### Recorded data
[Start of Attachment]
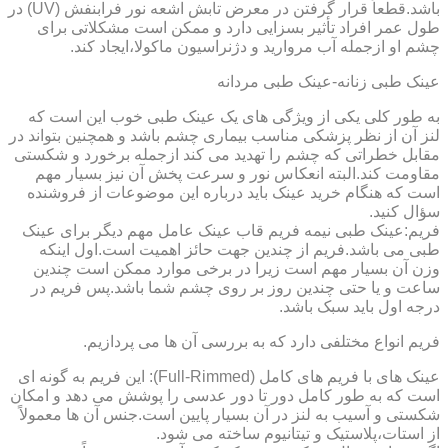
باشد.قطعاً قرار گرفتن در معرض تابش اشعه نور فرابنفش (UV) در
طول عمر افراد تأثیر بسزایی دارد و ممکن است مشکلاتی برای
چشم او ازجمله آب مروارید و دژنراسیون ماکولا،ایجاد کند.
عینک طبی زنانه-عینک طبی مردانه
به طور کلی یکی از ویژگی های یک عینک طبی خوب این است که
لنز آن از نظر پزشکی مناسب بیماری چشم باشد و همچنین بتواند در
مقابل خطراتی که چشم را تهدید می کند ازجمله برخورد و شکستی
مقاومت کند.البته انعکاس نور و سرعت پخش آن نیز بسیار مهم
است که هنگام خرید عینک باید درباره این موضوعات از فروشنده
سؤال کنید.
فریم:عینک طبی نیمه فریم قاب عینک عامل مهم دیگر برای عینک
طبی می باشد.فریم از چندین جهت حائز اهمیت است.اول اینکه
وزن آن بسیار مهم است زیرا در برخی موارد ممکن است چندین
ساعت و یا حتی چندین روز بر روی چشم شما باشد.پس فریم در
درجه اول باید سبک باشد.
فریم انواع مختلفی دارد که به بررسی آن ها می پردازیم.
عینک های با فریم های کامل (Full-Rimmed): این فریم به گونه ای
است که به طور کامل دور تا دور عدسی را پوشش می دهد و امکان
شکستی و آسیب به لنز در آن بسیار پایین است.جنس آن ها معمولاً
از استات،پلاستیک و تیتانیوم ساخته می شود.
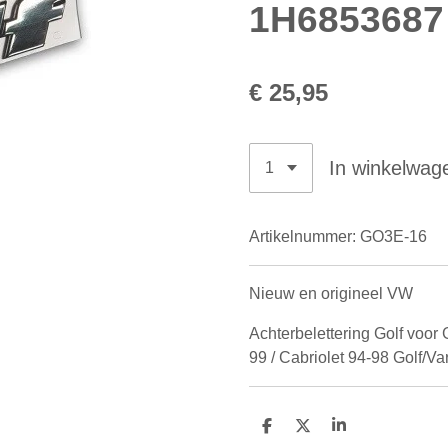
1H6853687
€ 25,95
In winkelwag
Artikelnummer:
GO3E-16
Nieuw en origineel VW
Achterbelettering Golf voor
99 / Cabriolet 94-98 Golf/Va
D
D
S
e
e
h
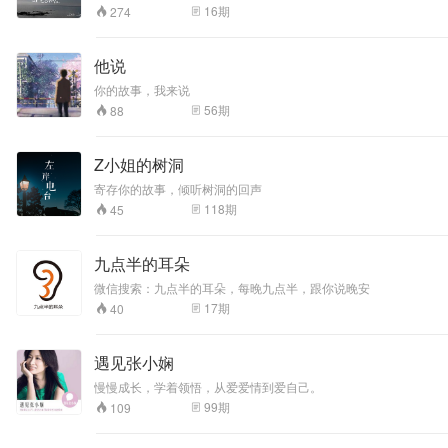
16
期
274
他说
你的故事，我来说
56
期
88
Z小姐的树洞
寄存你的故事，倾听树洞的回声
118
期
45
九点半的耳朵
微信搜索：九点半的耳朵，每晚九点半，跟你说晚安
17
期
40
遇见张小娴
慢慢成长，学着领悟，从爱爱情到爱自己。
99
期
109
[End of Attachment]
Among the lines above, list those that contain the word "برای".

### RESPONSE
طول عمر افراد تأثیر بسزایی دارد و ممکن است مشکلاتی برای
فریم:عینک طبی نیمه فریم قاب عینک عامل مهم دیگر برای عینک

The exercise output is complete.